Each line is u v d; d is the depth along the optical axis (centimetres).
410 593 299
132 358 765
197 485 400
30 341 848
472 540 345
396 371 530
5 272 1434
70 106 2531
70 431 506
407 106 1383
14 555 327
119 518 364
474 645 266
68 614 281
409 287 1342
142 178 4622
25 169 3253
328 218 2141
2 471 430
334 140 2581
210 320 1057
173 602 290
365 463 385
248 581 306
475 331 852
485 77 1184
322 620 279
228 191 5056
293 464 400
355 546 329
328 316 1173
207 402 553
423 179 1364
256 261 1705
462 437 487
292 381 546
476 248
----
**Task**
After locating the line that contains "396 371 530", output it and the remaining lines of the material above, exactly as they read.

**Answer for this exercise**
396 371 530
5 272 1434
70 106 2531
70 431 506
407 106 1383
14 555 327
119 518 364
474 645 266
68 614 281
409 287 1342
142 178 4622
25 169 3253
328 218 2141
2 471 430
334 140 2581
210 320 1057
173 602 290
365 463 385
248 581 306
475 331 852
485 77 1184
322 620 279
228 191 5056
293 464 400
355 546 329
328 316 1173
207 402 553
423 179 1364
256 261 1705
462 437 487
292 381 546
476 248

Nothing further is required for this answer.